━━━━━ Exercise input ━━━━━
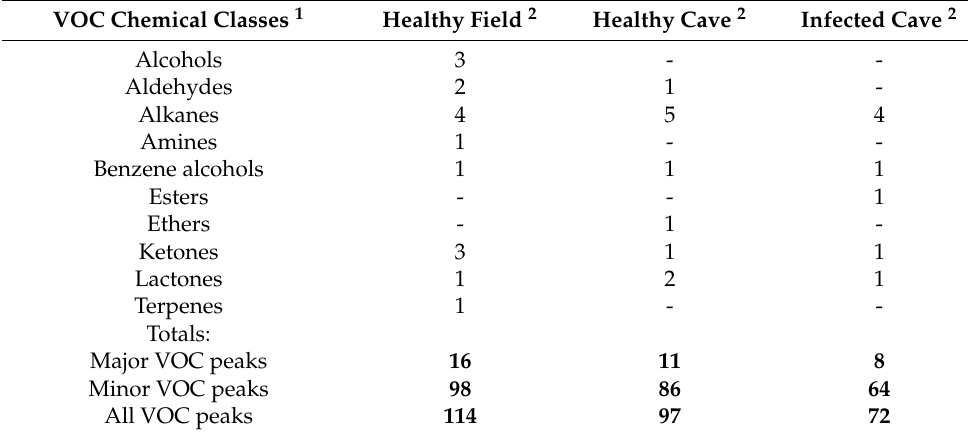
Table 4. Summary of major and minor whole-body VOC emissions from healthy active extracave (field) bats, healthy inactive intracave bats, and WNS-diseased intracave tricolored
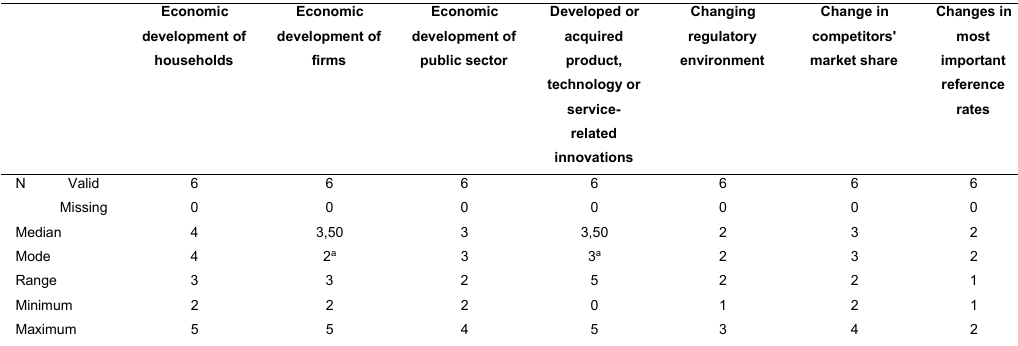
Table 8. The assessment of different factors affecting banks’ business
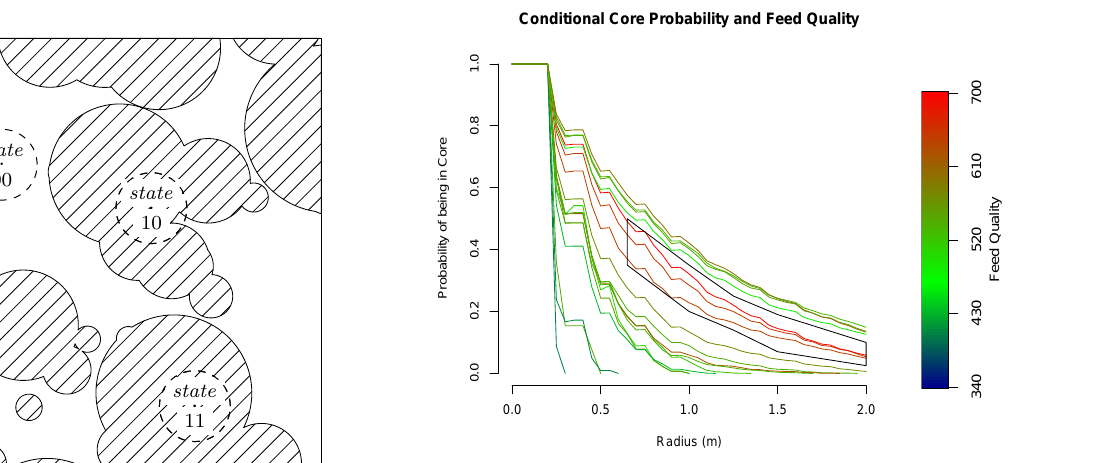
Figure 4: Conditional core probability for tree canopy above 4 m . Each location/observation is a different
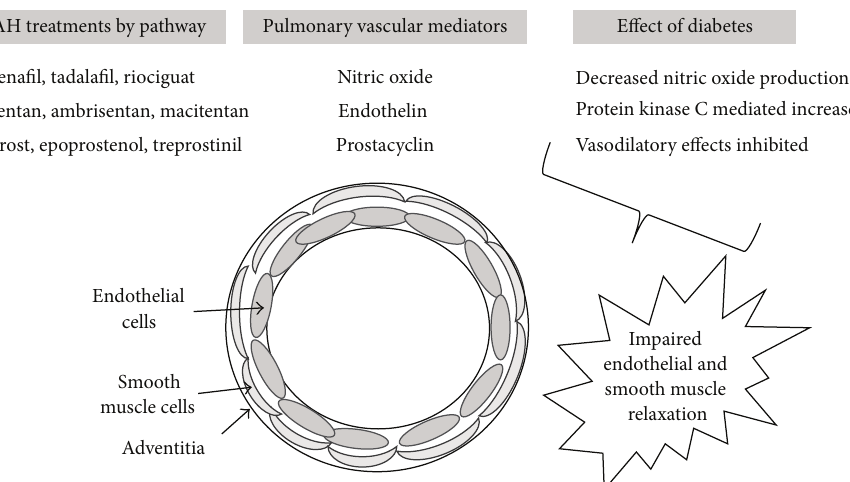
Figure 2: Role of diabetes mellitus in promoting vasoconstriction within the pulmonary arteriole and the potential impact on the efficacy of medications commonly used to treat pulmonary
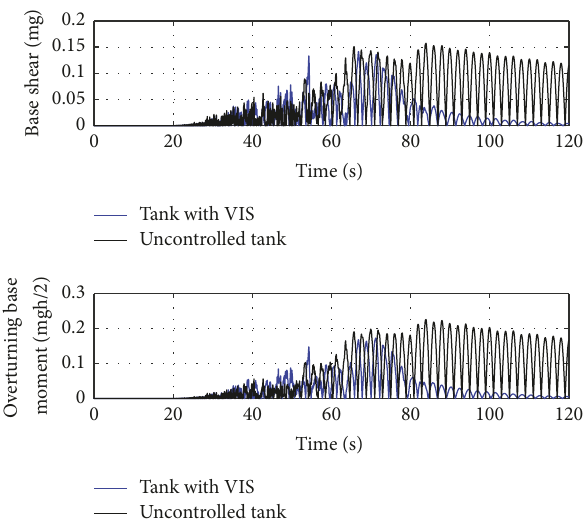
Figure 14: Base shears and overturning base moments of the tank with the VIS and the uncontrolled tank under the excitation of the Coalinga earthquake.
━━━━━
Your task>
Having removed the pictures, write out the records exactly as they stand.

Answer for the task>
Table 4. Summary of major and minor whole-body VOC emissions from healthy active extracave (field) bats, healthy inactive intracave bats, and WNS-diseased intracave tricolored
Table 8. The assessment of different factors affecting banks’ business
Figure 4: Conditional core probability for tree canopy above 4 m . Each location/observation is a different
Figure 2: Role of diabetes mellitus in promoting vasoconstriction within the pulmonary arteriole and the potential impact on the efficacy of medications commonly used to treat pulmonary
Figure 14: Base shears and overturning base moments of the tank with the VIS and the uncontrolled tank under the excitation of the Coalinga earthquake.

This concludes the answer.